Remember the whale that was caught in the fishing nets and the nice guy in the boat used his pocketknife to cut him loose? The goofy kids who turned the airport escalators into a bunch of sporting events? The evolution of dance?

He's just seeing them. And he wants to show me, too.

Frankly, I'm getting a little tired of saying, "I've seen it."

So, while he sits in his chair in the early morning hours, I stay upstairs. I have a nice, warm comfortable bed and a friendly little poodle to keep me company. I also have a little work-at-home office up here, where I can watch the newest viral videos and whatever else I want.

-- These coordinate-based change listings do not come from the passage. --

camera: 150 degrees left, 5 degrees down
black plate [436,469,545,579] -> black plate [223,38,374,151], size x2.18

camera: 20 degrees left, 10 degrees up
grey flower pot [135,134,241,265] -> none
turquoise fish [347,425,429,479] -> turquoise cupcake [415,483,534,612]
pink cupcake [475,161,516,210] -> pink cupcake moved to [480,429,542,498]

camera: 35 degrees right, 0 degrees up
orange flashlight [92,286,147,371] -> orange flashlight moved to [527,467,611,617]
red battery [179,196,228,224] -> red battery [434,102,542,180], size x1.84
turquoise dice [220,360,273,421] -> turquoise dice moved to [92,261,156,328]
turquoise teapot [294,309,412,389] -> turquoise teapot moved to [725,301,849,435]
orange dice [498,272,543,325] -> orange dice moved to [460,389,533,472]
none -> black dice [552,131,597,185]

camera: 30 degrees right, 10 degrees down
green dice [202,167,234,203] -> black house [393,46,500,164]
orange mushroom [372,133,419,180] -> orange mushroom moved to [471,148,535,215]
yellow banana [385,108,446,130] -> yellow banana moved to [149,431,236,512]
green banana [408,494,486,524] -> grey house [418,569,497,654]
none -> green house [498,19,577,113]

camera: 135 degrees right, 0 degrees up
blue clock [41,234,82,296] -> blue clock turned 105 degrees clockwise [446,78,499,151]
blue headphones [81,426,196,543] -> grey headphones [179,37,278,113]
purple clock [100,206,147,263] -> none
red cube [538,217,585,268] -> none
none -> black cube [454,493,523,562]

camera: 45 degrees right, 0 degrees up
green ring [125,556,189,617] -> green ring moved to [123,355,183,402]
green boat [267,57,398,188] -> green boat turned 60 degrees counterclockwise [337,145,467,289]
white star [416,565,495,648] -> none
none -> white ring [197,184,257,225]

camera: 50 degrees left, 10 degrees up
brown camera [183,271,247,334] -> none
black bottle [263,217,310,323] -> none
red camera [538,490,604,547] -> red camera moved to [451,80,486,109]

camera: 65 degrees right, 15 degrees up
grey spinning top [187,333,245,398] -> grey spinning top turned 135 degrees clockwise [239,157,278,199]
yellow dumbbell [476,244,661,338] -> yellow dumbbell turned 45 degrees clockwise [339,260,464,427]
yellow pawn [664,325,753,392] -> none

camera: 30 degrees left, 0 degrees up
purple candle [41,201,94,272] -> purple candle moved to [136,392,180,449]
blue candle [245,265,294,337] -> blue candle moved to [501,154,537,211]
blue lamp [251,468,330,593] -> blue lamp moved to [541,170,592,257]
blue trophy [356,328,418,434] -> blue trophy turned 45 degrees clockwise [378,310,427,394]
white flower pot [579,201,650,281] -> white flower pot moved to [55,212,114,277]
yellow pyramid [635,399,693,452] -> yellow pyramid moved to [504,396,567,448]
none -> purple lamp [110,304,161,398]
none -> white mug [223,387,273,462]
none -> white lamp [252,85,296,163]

Once I'm done with my "work," I go downstairs to hang out with him for a few hours. Then, when 9 p.m. rolls around and he's ready to call it a night, he goes upstairs and I take over the living room.

Hey. It works.

He does get a little antsy at times, though. He misses the camaraderie of his fellow teachers and some of his students. So, when he's bored he goes out and Uber drives for a couple of hours, giving tips and advice to tourists and locals alike.

As for me, I'm still only partly employed as a freelancer for the newspaper I used to work for and the one that bought it. I also work as a substitute teacher at the local high school, which means I'm the one getting up at 5 a.m. and getting to school at 6:30. And the first thing everyone asks me is, "How is Marty enjoying his retirement?"